What needs to be done:
Please answer these questions about the passage below on Leon Modena's "Rites":
1. In what city and year did Modena's account of Jewish ceremonial first appear?
2. In which city did Modena hold the office of Rabbi?
3. In what year did he protest against the excommunication of card-players?

LEON MODENA’S “RITES”
Said to have been composed at the request of an English nobleman for the delectation of James I, Leon Modena’s account of Jewish ceremonial was certainly intended for Christian readers. Though written in Italian, it first appeared in France (Paris, 1637), through the good offices of the author’s pupil and friend, J. Gaffarel. It was the source of a whole library of similar books. Not only was it translated into several languages, but onwards from Modena’s time, writers, Jewish and Christian, competent and incompetent, devoted themselves to the task of presenting to the world in general the teachings and customs of Judaism. The recent treatise of Oesterley and Box is a lineal descendant of Modena’s Rites.
Of the author it may be said that he was the Admirable Crichton of his age (1571-1648). His range of knowledge and power was extraordinary. As Dr. Johnson said of Oliver Goldsmith, he touched nothing which he did not adorn. Besides writing many books on many subjects, he filled the office of Rabbi at Venice with distinction, his sermons in Italian attracting large audiences. Some of his German critics call him “characterless.” Why? Because he denounced gambling, and yet was a life-long victim to the vice. In his boyhood he produced a pamphlet against card-playing, and in 1631 successfully protested against the excommunication of card-players. But is there lack of character here? Of many another great man could it be said that he saw and approved the better yet followed the worse. And there are things which one dislikes without wishing to put the offenders under a ban. On another occasion, Modena severely attacked Rabbinism, and then published a reply to his own attack. He assuredly was not the only man impelled to refute his own arguments.
Modena was, one might rather say, a man of moods, and therefore of singular openness and width of mind. He suffered not from lack of character, but from an excess of impressionability. A bee has not less character than a caterpillar, because the former flies from flower to flower, while the latter adheres to the same cabbage leaf. Modena, to put the case in yet another way, lived at a transitional period, when Jews were only beginning to acclimatize themselves to modern conditions, and when settled views on many subjects were not only difficult but undesirable. Despite his vagaries, one is rather attracted to him. There must have been solidity as well as versatility in his disposition, or he could not possibly have retained the important rabbinic post he filled for more than half-a-century. Probably the secret was that he not only possessed personal charm, but the real man was best known to those who knew him best. They—or many of them—assuredly admired and loved him.

Listed entries:
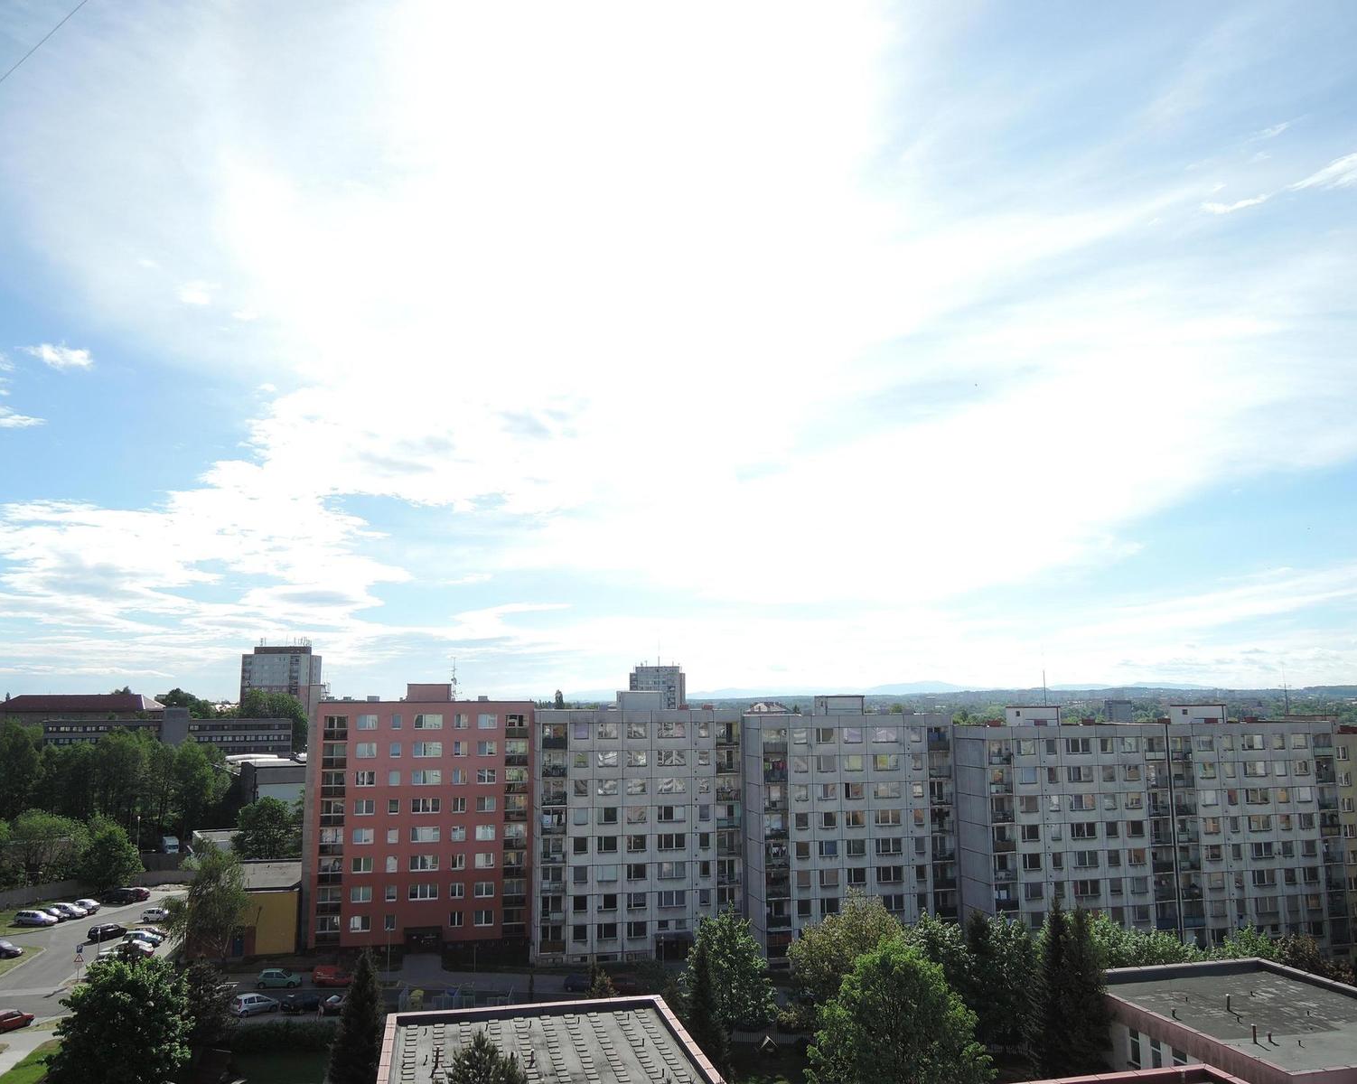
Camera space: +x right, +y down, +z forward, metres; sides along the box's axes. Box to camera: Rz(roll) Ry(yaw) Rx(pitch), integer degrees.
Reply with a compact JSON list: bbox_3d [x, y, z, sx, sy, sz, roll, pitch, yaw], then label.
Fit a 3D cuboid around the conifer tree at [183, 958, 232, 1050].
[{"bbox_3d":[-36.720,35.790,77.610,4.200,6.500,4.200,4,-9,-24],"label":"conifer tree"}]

* * *

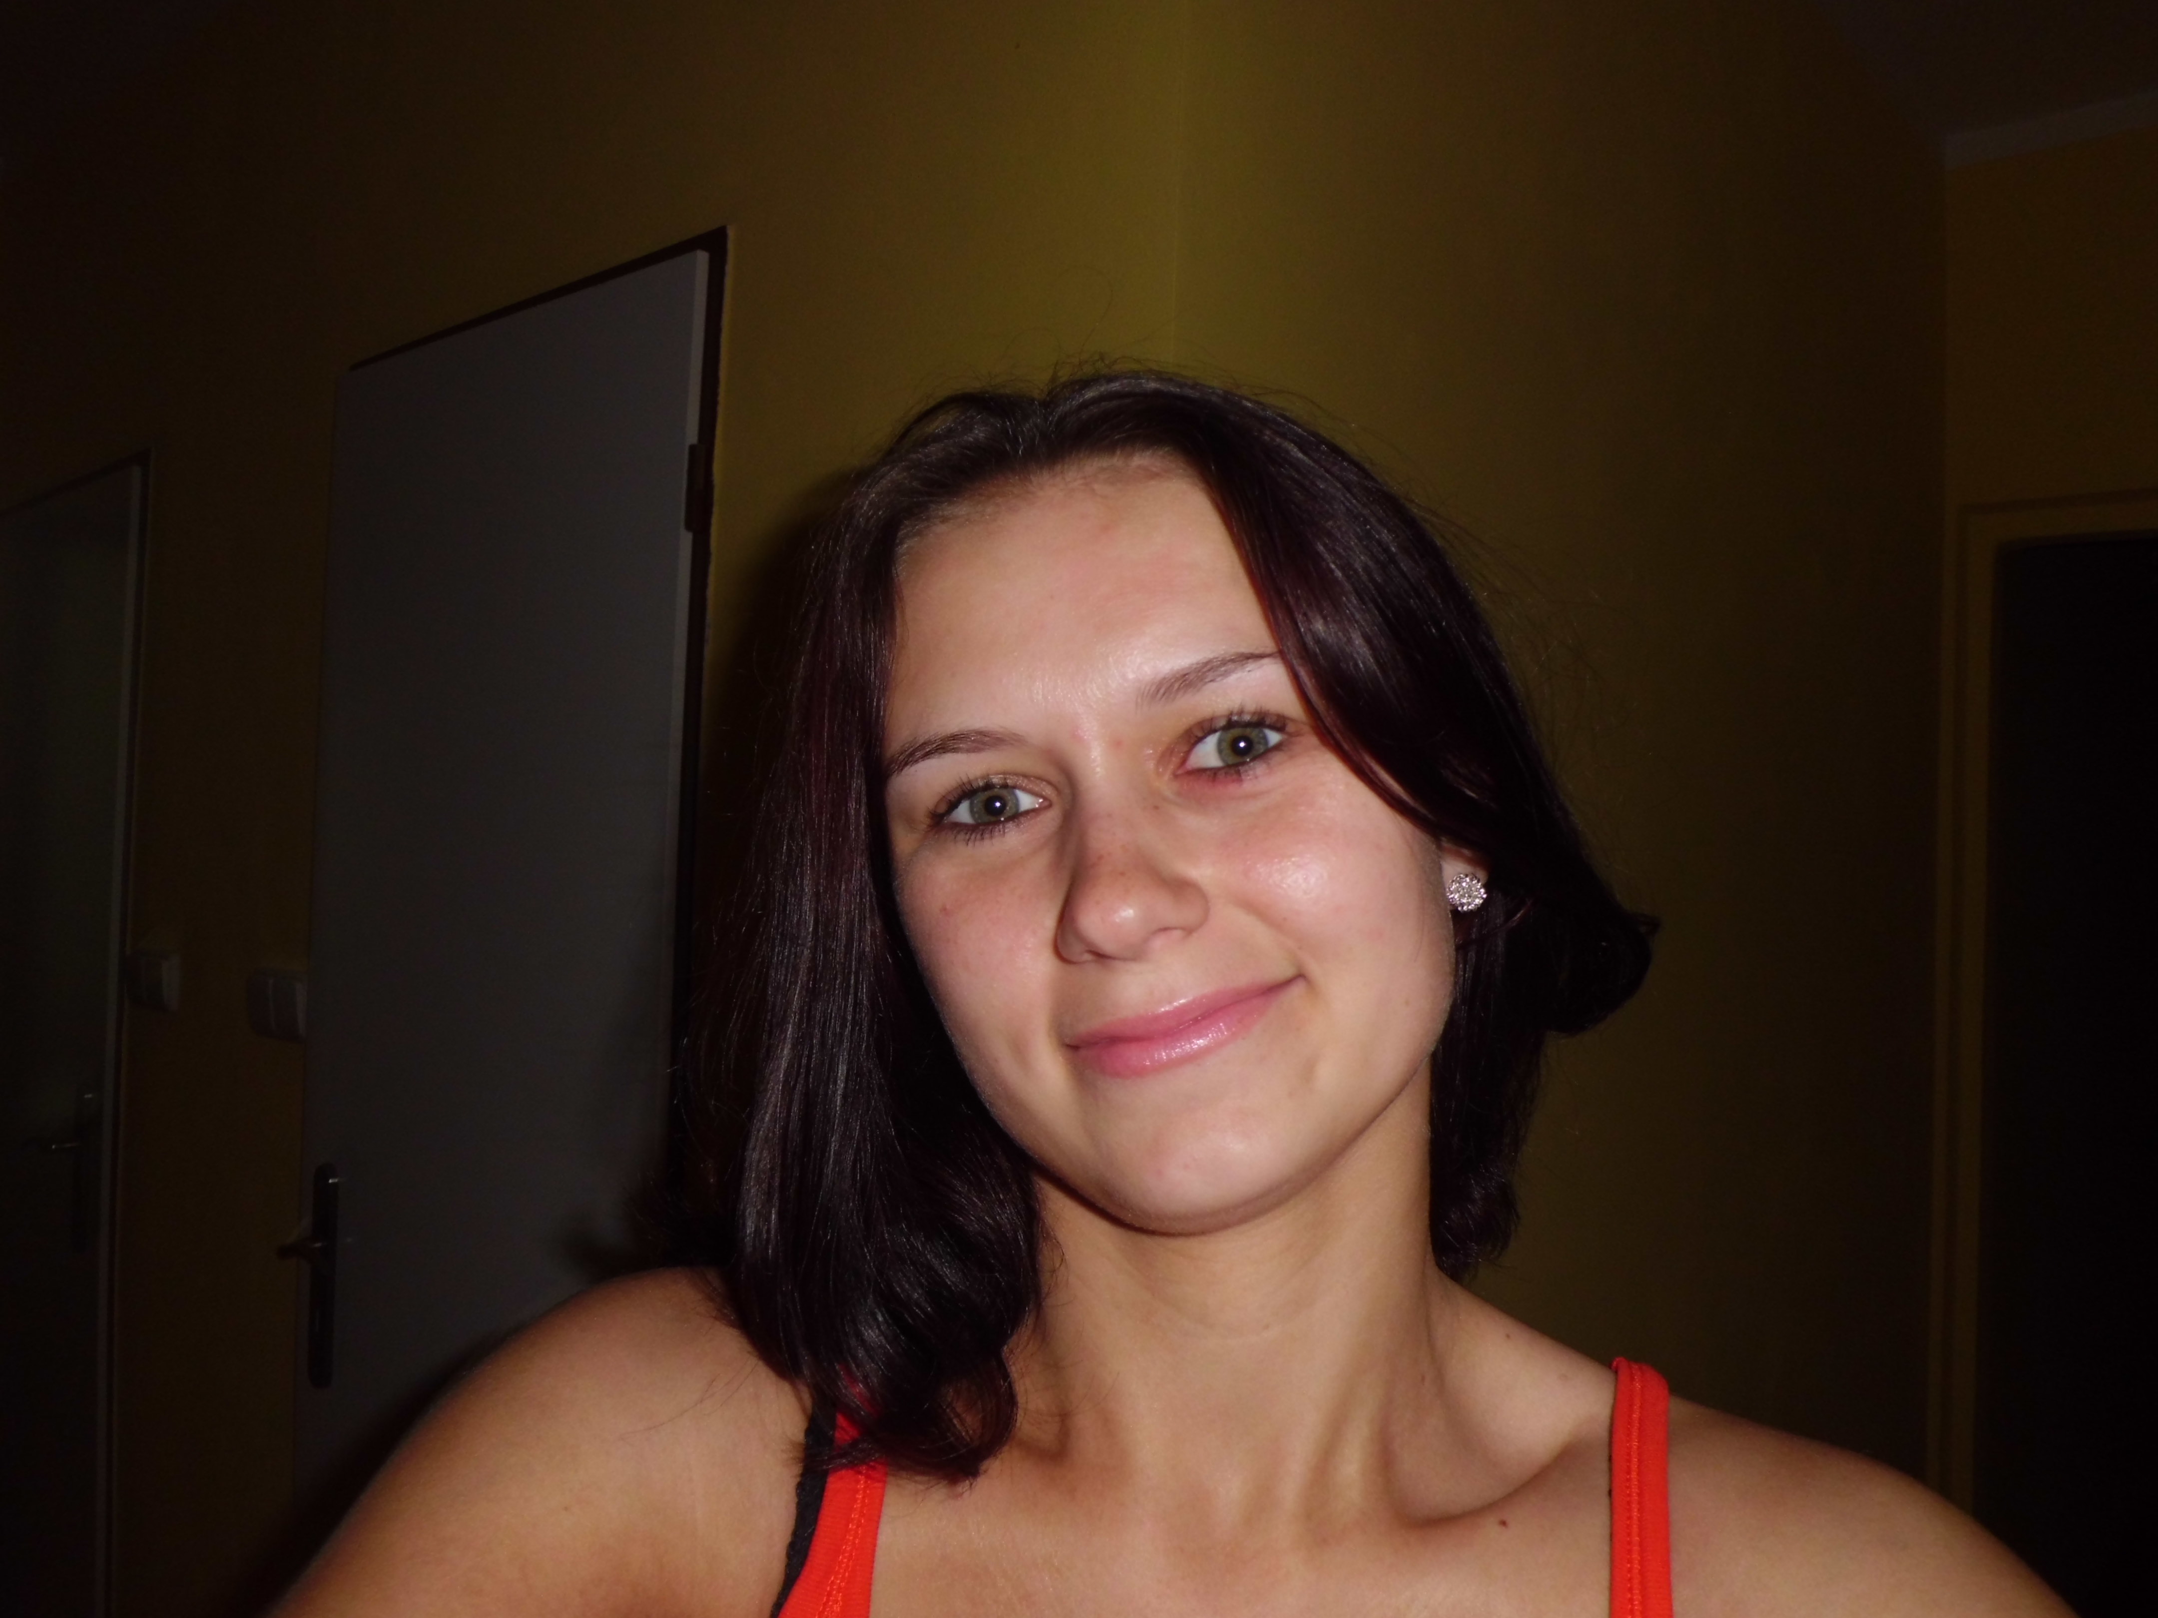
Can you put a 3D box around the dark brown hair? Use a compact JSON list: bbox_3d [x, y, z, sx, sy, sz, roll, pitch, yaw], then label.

Answer to this task:
1. Paris, 1637
2. Venice
3. 1631